▸ **Estratto**
▽

Intanto si accavallano ipotesi su rinvii della scadenza del 29 marzo, che però May ha sempre negato (l’ultima volta oggi) di voler chiedere. “Un’estensione all’articolo 50, un ritardo in questo processo, non porta a una decisione in Parlamento, non porta a un accordo”, ha detto a Sharm el-Sheikh dopo il vertice UE-Lega Araba. “Tutto quel che fa è esattamente ciò che dice la parola: rinvia. Qualsiasi estensione dell’articolo 50 non affronta i problemi”, ha aggiunto.
Sarebbero i 27 a doverlo concedere, su richiesta di Londra, ma a Bruxelles si è sempre spiegato che ci vorrebbe una ragione significativa per farlo, benché oggi Tusk abbia sostenuto che è “l’unica cosa razionale da fare”, visto che secondo lui il Parlamento britannico non approverà l’accordo sul tavolo e che lo scenario di un no deal va evitato.
Se l’accordo passasse in Parlamento a Londra dovrebbe poi essere approvato anche dal parlamento europeo, a tambur battente. I contenuti sono arcinoti e condivisi dalla stragrande maggioranza degli eurodeputati, il problema non sarebbe dunque il dibattito, ma comunque qualche emergenza nel calendario dei lavori si porrebbe. In questo caso forse un prolungamento dei termini di qualche settimana potrebbe essere deciso, anche per permettere a Londra e agli Stati del’UE, in particolare i ritardatari come l’Italia, di definire gli ultimi dettagli per rendere operativa l’entrata in vigore dell’accordo.

△

Copia senza modifiche il passo dell'estratto compreso tra “Sarebbero i 27” e “deal va evitato.”, inclusi.

▸ **Sezione dati**

▽

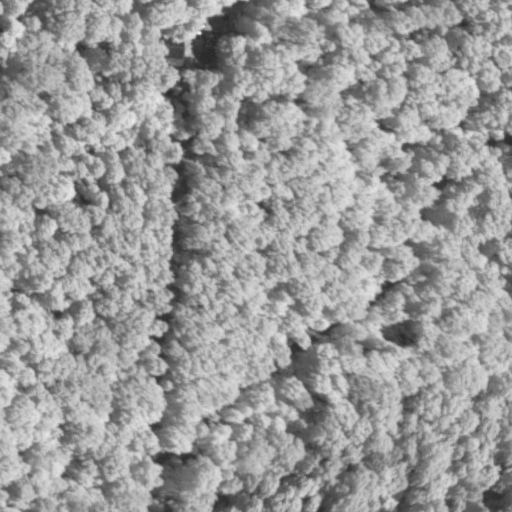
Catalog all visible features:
building: (159, 44)
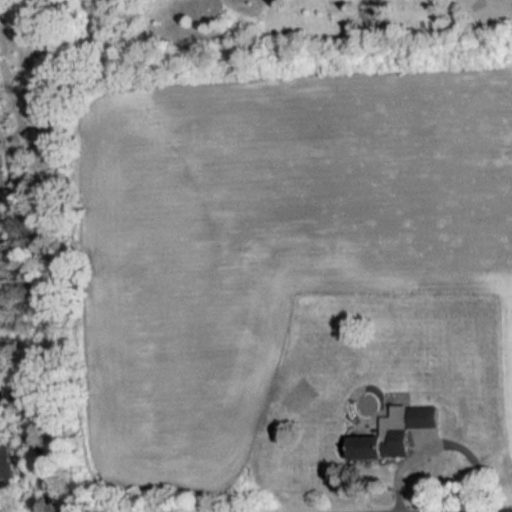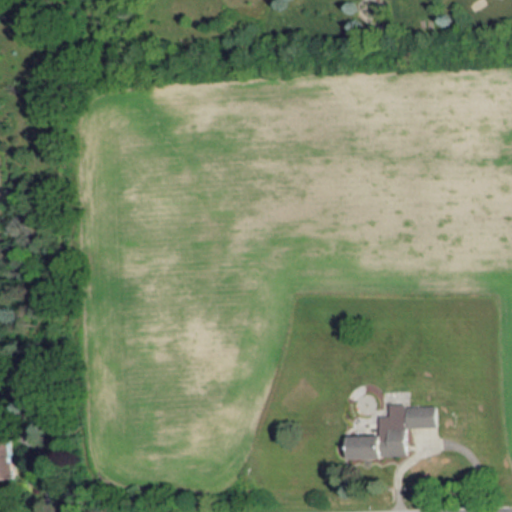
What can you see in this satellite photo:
crop: (264, 245)
building: (399, 432)
road: (33, 435)
building: (398, 435)
road: (445, 439)
building: (7, 459)
building: (9, 461)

△

▸ **Risposta**
Sarebbero i 27 a doverlo concedere, su richiesta di Londra, ma a Bruxelles si è sempre spiegato che ci vorrebbe una ragione significativa per farlo, benché oggi Tusk abbia sostenuto che è “l’unica cosa razionale da fare”, visto che secondo lui il Parlamento britannico non approverà l’accordo sul tavolo e che lo scenario di un no deal va evitato.